Today, to be an ex-president means immortality in your own lifetime. It means watching your legacy cast by armchair historians and editorial writers even as you race to seal it yourself. It means being defined not only by your actions but by your era, whether it be the epic oomph of ending a world war, as Truman did, or the dull sting of an energy crisis, American hostages and bad leisure suits that Carter faced.

Is it any wonder that those among us who rise to the top dramatically don't do well with wandering off into the sunset gradually? George W. Bush, days before leaving office, practically shuddered at the notion. "I'm a Type-A personality," he said. "I just can't envision myself, you know, the big straw hat and a Hawaiian shirt sitting on some beach."

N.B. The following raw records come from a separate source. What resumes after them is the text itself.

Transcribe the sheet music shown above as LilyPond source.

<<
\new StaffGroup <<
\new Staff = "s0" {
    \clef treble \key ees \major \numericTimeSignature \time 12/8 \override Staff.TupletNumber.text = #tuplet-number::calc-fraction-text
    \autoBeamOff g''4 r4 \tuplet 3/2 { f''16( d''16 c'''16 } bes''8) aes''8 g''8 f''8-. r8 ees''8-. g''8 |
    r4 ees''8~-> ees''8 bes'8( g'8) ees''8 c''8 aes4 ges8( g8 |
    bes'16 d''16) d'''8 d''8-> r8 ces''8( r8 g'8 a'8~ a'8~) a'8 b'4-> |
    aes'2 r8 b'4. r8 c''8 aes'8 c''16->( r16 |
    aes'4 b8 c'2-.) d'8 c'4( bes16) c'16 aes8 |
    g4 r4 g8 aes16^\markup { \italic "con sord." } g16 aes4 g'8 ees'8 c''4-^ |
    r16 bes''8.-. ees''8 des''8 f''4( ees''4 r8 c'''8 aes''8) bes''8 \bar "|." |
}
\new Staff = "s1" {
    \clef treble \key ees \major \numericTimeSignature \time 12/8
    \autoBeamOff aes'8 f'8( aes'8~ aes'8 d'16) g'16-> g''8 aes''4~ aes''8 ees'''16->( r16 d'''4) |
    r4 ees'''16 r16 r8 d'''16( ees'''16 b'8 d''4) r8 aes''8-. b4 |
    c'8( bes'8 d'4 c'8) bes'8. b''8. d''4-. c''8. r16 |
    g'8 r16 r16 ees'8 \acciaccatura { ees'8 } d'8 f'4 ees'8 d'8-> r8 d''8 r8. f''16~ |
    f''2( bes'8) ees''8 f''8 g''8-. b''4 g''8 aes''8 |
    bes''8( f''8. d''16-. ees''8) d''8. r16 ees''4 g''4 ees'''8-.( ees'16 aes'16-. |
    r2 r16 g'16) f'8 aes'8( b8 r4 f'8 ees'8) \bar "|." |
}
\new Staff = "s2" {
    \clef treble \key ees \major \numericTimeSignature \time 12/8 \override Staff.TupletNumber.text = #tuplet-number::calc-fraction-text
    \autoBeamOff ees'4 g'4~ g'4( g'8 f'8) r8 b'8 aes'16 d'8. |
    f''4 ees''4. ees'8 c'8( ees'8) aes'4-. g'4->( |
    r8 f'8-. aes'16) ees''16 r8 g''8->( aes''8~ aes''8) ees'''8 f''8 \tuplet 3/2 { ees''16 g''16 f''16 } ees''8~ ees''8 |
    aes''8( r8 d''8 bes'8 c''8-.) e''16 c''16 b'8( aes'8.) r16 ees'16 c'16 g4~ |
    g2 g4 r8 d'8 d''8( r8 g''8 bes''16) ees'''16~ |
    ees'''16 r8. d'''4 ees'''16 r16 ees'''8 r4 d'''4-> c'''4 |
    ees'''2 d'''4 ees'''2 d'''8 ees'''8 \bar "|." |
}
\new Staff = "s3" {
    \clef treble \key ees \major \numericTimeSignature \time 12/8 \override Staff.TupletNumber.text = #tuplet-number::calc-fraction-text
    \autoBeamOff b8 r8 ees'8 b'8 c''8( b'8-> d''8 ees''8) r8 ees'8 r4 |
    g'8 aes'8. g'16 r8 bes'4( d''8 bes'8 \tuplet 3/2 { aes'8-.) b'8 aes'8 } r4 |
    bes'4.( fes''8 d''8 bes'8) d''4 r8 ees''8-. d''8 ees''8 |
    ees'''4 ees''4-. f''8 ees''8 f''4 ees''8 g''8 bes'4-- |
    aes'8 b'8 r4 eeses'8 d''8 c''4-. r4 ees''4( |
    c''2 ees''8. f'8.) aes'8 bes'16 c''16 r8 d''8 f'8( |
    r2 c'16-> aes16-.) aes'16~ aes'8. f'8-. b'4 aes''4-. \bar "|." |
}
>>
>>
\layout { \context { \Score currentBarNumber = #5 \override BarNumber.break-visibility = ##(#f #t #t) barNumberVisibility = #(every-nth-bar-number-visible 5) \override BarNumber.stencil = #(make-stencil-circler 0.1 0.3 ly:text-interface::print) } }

Americans tend to forget, when they consider the peaceful transition of power that defines our extraordinary system, that presidents are, finally, humans. We insulate them, cloak them in legend, denounce them with partisan scorn and expect them to bounce back up like a sparring partner.

But when they go home, whatever we think of them, they work for us no longer. Nor do they belong to us.

"I'm still working on that list of life goals I made as a young man," Bill Clinton wrote at the end of his 2004 memoir, "My Life." How similar to Jay Gatsby, F. Scott Fitzgerald's tragic American hero, who scribbled out his own goals in the leaf of a book as a boy long before making it big.


Fitzgerald ended his novel with these famous words: "So we beat on, boats against the current, borne back ceaselessly into the past." And whatever former presidents do afterwards, no matter how important, in the eyes of Americans that is the fate that ultimately awaits them all.